Филипп посмотрел на Митико. Она стояла неподвижно. Лицо бледное, застывшее. А вот глаза, казалось, и блестят, как лед, и горят, как пламень.
Филиппу хотелось выяснить, что задумал Дзэн и Митико. Он приподнялся на колено и оказался над распростертым перед ним человеком. Занес катану над обнаженной шеей Дзэна Годо. Глубоко вздохнул и быстро опустил меч.
Ни Дзэн Годо, ни Митико не шелохнулись.
Лезвие остановилось в нескольких дюймах от шеи. Филипп перевел дух и только потом сел на свое место, напротив Дзэна Годо.
Стояла мертвая тишина. Казалось, было слышно, как оседает пыль.
Через некоторое время Дзэн Годо поднял голову и посмотрел на Филиппа. Его лицо было бесстрастным.
Филипп понял, какая замечательная возможность ему представилась, и решил ею воспользоваться.
— Эти враги, о которых вы говорите, — сказал он. — Не называют ли их Дзибаном!
Настало время проверить, насколько он был прав, предположив, что их с Джоунасом заставили ликвидировать не тех людей.
Дзэн Годо внимательно смотрел на него.
— Да. Но я был бы вам очень признателен, если бы вы рассказали мне, как вам стало известно это название.
— Только если вы расскажете мне, кто такой или что такое Дзибан, -сказал Филипп.
Дзэн Годо кивнул.
— Равноценный обмен познаниями. Отец всегда говорил мне, что это прекрасный способ завязывать отношения, основанные на взаимном доверии.
Филипп протянул ему письмо, найденное на теле Сигео Накасимы. Дзэн Годо пробежал его глазами, потом передал Митико. Поднял голову.
— Мистер Досс, что вы почерпнули из этого письма? Филипп покачал головой.

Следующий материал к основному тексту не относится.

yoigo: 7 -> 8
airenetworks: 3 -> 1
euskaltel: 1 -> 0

— Сначала расскажите мне о Дзибане.
— Дзибан, как вам уже, вероятно, известно, это местная политическая организация, — сказал Дзэн Годо. — Однако такое определение — не более чем насмешка. Дзибан — тесно сплоченная группа министров самого высокого уровня, и объединил их под своим началом человек по имени Кодзо Сийна. Это весьма одиозная личность. На его совести массовые убийства во время войны. Да-да, думаю, таких, как он, хватало. Но Кодзо был самым отвратительным из всех. Ему нравилось то, что он делал. Война сначала совратила, а потом поработила его.

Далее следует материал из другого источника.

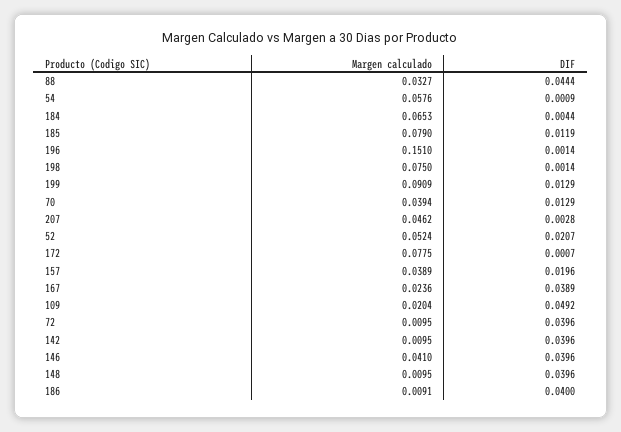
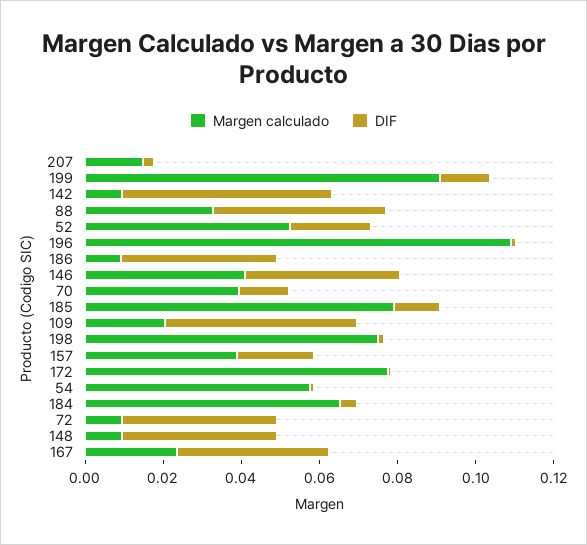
Margen calculado, 196: 0.151 -> 0.11
Margen calculado, 207: 0.0462 -> 0.015
DIF, 142: 0.0396 -> 0.055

Именно Сийна первым ратовал за военное вторжение в Манчжурию. Именно Сийна смог организовать народную поддержку агрессивным планам империализма. Он обладал — да и сейчас еще обладает — большим влиянием как в политических, так и в промышленных кругах.

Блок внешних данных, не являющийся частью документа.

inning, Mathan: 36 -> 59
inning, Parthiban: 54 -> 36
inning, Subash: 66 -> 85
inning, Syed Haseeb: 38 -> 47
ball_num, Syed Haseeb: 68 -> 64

Когда война кончилась, Сийна позаботился о том, чтобы выйти сухим из воды. И дружков своих не забыл. Он так умело подделал документы, что американцы его и пальцем тронуть не могут. Собственно, они даже и не догадываются о том, что он делал в войну. И теперь по иронии судьбы и он, и его министры стали советниками американцев. Ха! Простодушные американцы поверяют свои планы. Он соглашается помочь претворить их в жизнь, а тем временем его министры делают все, чтобы эти планы провалились.
— А что Сийна имеет против вас?
— Ямамото-сан, Накасима-сан и я с самого начала были против этой войны. Я присоединился к Токко, чтобы бороться с коммунизмом, который я терпеть не могу. Мы боролись против Сийны, и он до сих пор не простил нас. И теперь, когда война закончилась именно так, как мы и предсказывали, мы видим, какие возможности открывает перед нами американская помощь. Мы уверены, что если направить развитие страны в нужную сторону, Япония может стать сильной независимой державой. Сийна со своим обществом Дзибан хочет совсем другого.
— А именно?
Глаза Дзэн Годо потемнели и утратили глубину, как озера в сумерках.
— Сийна хочет возродить довоенную милитаристическую Японию. Он хочет устроить такую Манчжурию, какой Япония еще не переживала. Но этого ему мало. Он жаждет получить всю материковую территорию Китая, расширить японские владения. Таково предназначение Японии, говорит он. Такова наша карма. Он считает, что Япония может стать великой державой, только если будет такой же большой, как Америка или Россия.
Господи, подумал Филипп, во что я ввязался? Я был прав: нам действительно гнали ложную информацию. И посредником между Дзибаном и Силверсом был Дэвид Тернер. Непонятно только, на чьей стороне Силверс. Филиппа поразила ужасная догадка, но ему нужны были подтверждения.
Филипп рассказал Дзэну Годо, что найденное у Накасимы письмо заронило в его душу глубочайшие сомнения. Поведал о своей встрече с генералом Хэдли и о том, как генерал выяснил, что данные, на основании которых Силверс принял решение ликвидировать Ямамото, Накасиму и Годо, поступили к нему через его адъютанта Давида Тернера.
Лицо Дзэна Годо оставалось бесстрастным. Наконец он сказал:
— После вашей первой встречи Митико назвала вас «особенным американцем». Это меня очень заинтересовало, ибо означало, что вам понятны основные заповеди японского Пути. Должен вам сказать, что Митико замужем за Нобуо Ямамото. Это старший сын Арисавы Ямамото. Узнав, что вы повинны в смерти ее свекра, она едва не лишилась рассудка.
Филипп содрогнулся, представив себе, как Митико заносит меч над его головой.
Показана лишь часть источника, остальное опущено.